[Stored data entries]
►

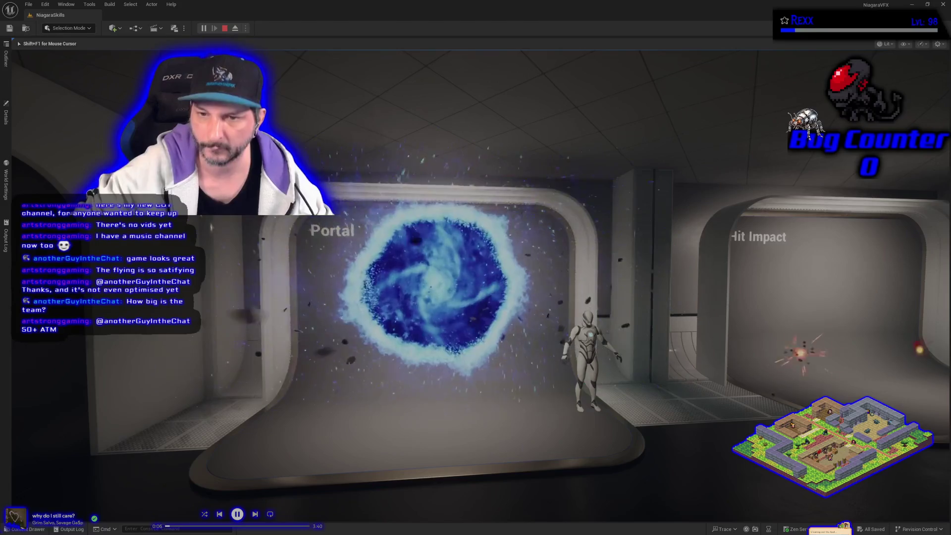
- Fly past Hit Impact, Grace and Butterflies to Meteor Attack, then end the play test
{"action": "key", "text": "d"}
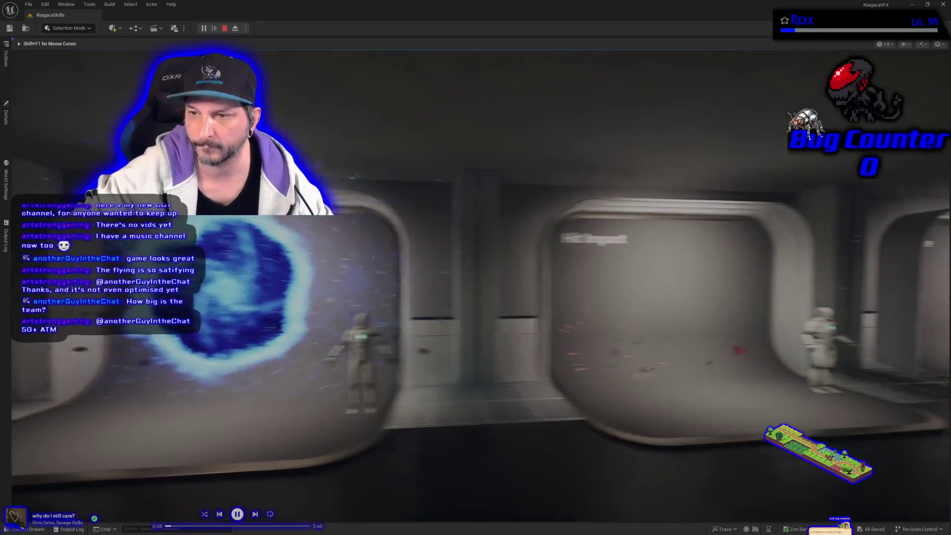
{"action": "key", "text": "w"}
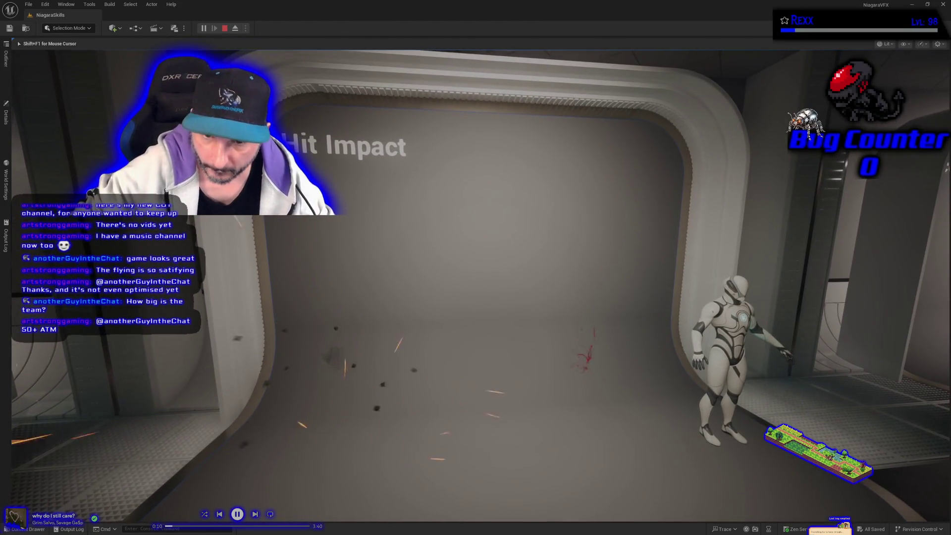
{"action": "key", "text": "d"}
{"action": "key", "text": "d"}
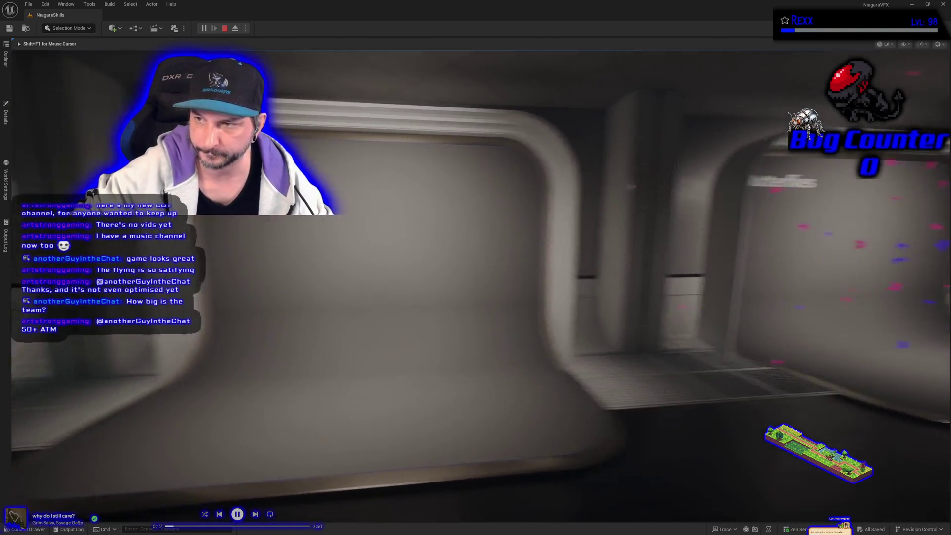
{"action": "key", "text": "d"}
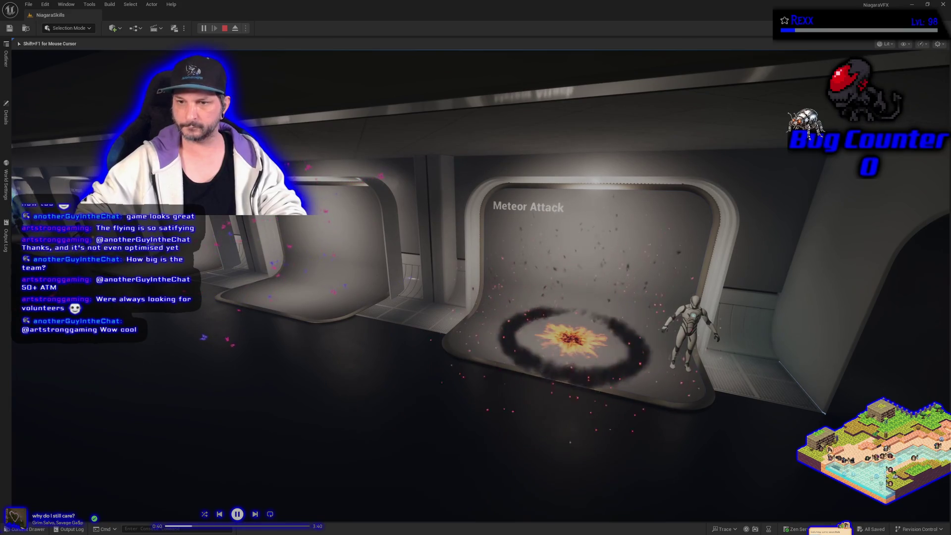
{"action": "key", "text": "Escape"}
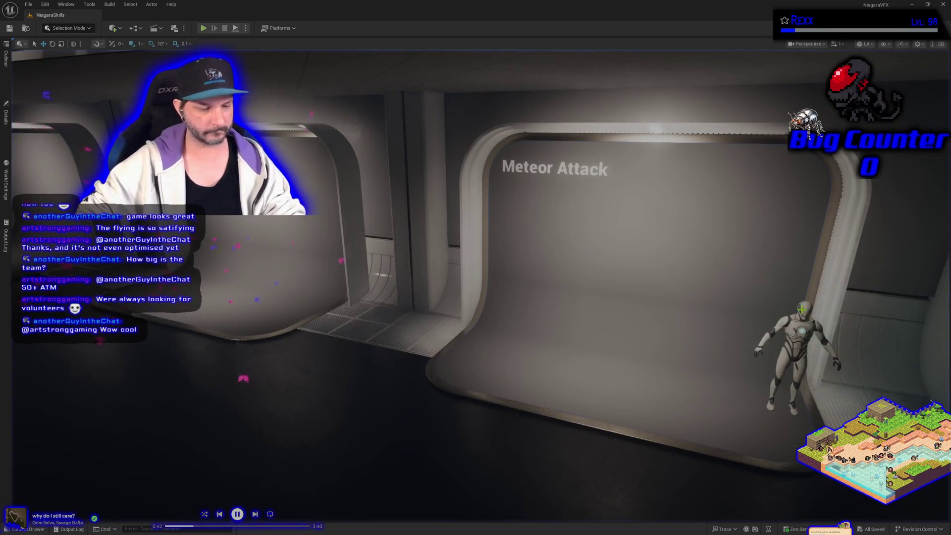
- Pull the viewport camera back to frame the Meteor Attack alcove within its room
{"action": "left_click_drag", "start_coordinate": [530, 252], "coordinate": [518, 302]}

◄

TASK DIRECTIONS: From the records above, copy each line where the word "Attack" can be found.

SOLVED EXERCISE:
- Fly past Hit Impact, Grace and Butterflies to Meteor Attack, then end the play test
- Pull the viewport camera back to frame the Meteor Attack alcove within its room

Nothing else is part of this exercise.